When Prince Harry told the Guardian last week that his memoir was a “series of corrections to stories already out there,” he underlined what readers of Spare already knew. The book was not a collection of sudden revelations. It was an attempt to take back control from a press that had long reported half-truths, palace leaks, and distortions.

For more than a decade, newspapers ran stories about his military service, his family disputes, and even his private body. Yet when Harry put the same stories in his own words, the very same press that had once profited from those accounts acted astonished.

Harry’s Military Record Reported Twice

In 2013, Harry returned from Afghanistan and spoke openly about his role as an Apache helicopter pilot. Newspapers across Britain splashed the story across their front pages. The Sun called him a “hero prince.” The Mirror ran “I’ve Killed Taliban” as a banner headline. The Daily Mail hailed his admission that he had “taken lives to save lives.”

  • Collage of 2013 British newspaper front pages praising Prince Harry for killing Taliban fighters.
  • A decade later, the same press attacked Harry for repeating the claims they once celebrated.

Ten years later, when Spare confirmed that he had killed 25 Taliban fighters, the same outlets treated the statement as explosive. Front pages carried words like “outrage” and “fury.” Veterans were quoted as if this information had never been public. Yet the record shows that the count had already been revealed and praised a decade earlier.

In the book, Harry wrote carefully about accountability, about knowing his targets were combatants and not civilians. He made clear that he sought to return home with his conscience intact. Far from boasting, he described the weight of that number. The press chose to forget its own reporting.

The Obsession With His Body

Another example of selective memory came when Spare mentioned his circumcision. Tabloids mocked him for oversharing. Commentators claimed the detail proved the memoir went too far. Yet the subject had been discussed as early as 1996 in the New York Times, when speculation about the young prince’s body was already public fodder.

Harry did not open that door. He closed it by confirming what others had debated without him for nearly three decades.

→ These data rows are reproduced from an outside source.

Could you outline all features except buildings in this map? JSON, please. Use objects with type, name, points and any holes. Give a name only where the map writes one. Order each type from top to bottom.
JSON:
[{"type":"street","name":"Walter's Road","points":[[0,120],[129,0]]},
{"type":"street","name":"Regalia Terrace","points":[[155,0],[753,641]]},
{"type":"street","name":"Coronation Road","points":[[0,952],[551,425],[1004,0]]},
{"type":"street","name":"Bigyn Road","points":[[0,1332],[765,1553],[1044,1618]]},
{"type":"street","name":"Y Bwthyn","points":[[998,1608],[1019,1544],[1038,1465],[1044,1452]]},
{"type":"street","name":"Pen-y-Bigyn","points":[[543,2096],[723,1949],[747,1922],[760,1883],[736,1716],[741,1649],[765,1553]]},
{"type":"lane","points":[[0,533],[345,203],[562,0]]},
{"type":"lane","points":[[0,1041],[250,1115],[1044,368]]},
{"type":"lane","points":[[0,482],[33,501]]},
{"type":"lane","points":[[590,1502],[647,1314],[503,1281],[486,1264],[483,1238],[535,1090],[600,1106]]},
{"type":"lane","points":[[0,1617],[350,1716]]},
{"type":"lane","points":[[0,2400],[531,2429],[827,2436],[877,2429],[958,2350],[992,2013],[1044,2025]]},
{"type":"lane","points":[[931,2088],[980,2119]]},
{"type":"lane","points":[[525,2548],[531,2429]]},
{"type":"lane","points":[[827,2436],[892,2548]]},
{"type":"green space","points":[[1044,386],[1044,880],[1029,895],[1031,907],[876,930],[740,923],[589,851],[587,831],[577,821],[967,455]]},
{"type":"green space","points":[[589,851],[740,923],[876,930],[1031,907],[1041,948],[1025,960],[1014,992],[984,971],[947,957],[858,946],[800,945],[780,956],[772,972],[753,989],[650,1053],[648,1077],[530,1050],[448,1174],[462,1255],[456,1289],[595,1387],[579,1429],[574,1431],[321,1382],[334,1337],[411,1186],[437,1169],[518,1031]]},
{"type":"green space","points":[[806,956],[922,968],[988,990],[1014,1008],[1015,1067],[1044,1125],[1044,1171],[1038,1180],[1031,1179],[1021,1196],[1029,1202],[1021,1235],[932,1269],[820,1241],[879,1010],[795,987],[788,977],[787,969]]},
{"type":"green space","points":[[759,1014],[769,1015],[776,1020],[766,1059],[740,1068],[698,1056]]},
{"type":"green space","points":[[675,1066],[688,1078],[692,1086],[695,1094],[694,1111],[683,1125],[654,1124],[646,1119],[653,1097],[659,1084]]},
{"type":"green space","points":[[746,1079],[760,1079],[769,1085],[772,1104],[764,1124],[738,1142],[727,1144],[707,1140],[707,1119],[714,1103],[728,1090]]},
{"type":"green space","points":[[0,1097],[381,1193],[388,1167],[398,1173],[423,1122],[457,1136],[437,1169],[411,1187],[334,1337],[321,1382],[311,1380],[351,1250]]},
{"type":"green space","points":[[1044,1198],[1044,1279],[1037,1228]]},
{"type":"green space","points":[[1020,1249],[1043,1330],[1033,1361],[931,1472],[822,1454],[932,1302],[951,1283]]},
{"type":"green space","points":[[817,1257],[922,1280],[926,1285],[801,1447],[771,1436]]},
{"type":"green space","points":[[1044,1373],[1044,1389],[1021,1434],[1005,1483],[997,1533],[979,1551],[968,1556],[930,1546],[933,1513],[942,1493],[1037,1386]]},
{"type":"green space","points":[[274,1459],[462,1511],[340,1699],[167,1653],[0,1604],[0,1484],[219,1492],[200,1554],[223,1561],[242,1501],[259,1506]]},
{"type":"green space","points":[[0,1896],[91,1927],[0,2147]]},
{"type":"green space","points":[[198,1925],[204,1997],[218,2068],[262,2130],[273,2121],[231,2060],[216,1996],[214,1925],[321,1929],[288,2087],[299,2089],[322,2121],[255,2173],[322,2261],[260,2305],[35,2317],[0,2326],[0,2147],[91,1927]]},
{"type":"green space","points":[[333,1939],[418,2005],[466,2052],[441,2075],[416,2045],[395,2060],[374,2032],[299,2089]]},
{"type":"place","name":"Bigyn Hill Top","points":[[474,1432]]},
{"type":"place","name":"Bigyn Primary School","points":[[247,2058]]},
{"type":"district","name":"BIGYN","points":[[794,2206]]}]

Meghan Barred From Balmoral

The death of Queen Elizabeth in 2022 brought another example. Hours after her passing, newspapers carried reports that Meghan had been told not to accompany Harry to Balmoral. Those details came directly from Charles’s aides.

In Spare, Harry wrote of the phone call in which his father said Meghan should not come. His words aligned exactly with what the palace had already briefed. Yet when he wrote it down, the press acted as if he had aired a private slight for profit.

  • Graphic with Prince Harry’s quote from Spare describing how King Charles told him Meghan should not come to Balmoral after the Queen’s death, and Harry’s firm defense of his wife.
  • Screenshot of a 2022 Daily Mail article claiming King Charles told Prince Harry not to bring Meghan Markle to Balmoral to see the dying Queen, sparking media and palace discussions.

A Funeral Dispute Spun Twice

The funeral of Prince Philip also became a tool for selective leaks. William’s version of events, shared with biographers in 2021, described heated words but little more. Harry’s book revealed that William grabbed him, pressed him to meet his eyes, and insisted he listen.

“There they were, at each other’s throats as fiercely as ever. The rage and anger between those two has grown so incredibly deep. Too many harsh and wounding things have been said” — a royal source, quoted by Robert Lacey.

Both accounts describe tension. One was presented as a palace spin. The other was Harry’s unfiltered memory. The outrage greeted his version, not the fact that the dispute had already been published years earlier.

A Veteran Denied the Right to Remember

Perhaps the cruelest episode came when Harry asked that a wreath be laid on his behalf at the Cenotaph after he stepped down from royal duties. The palace denied his request. The denial occurred in November 2020, and by early 2021 reports claimed the Queen personally intervened

In Spare, Harry confirmed that he had asked several times, suggested alternatives, and was still turned down. He wrote of his regret at being unable to honor fallen comrades. His book echoed the reports already on record. Yet the media framed it as a fresh grievance.

Side-by-side screenshots of 2021 articles from The Independent and Newsweek reporting that Queen Elizabeth personally intervened to block Prince Harry’s request to have a wreath laid at the Cenotaph for Remembrance Sunday, with photos of Harry and Meghan at a cemetery.

A Book of Corrections

Harry’s words in Kyiv captured his reasoning. “One point of view had been put out and it needed to be corrected,” he said. That is what Spare did. It corrected stories that had been planted, spun, or leaked over the years.

The backlash was never about what Spare contained. It was about the media’s grip on the story of Harry and Meghan. For the first time, Harry spoke in his own voice, not through palace courtiers or unnamed aides. That voice cuts through. His conscience, as he says, is clear.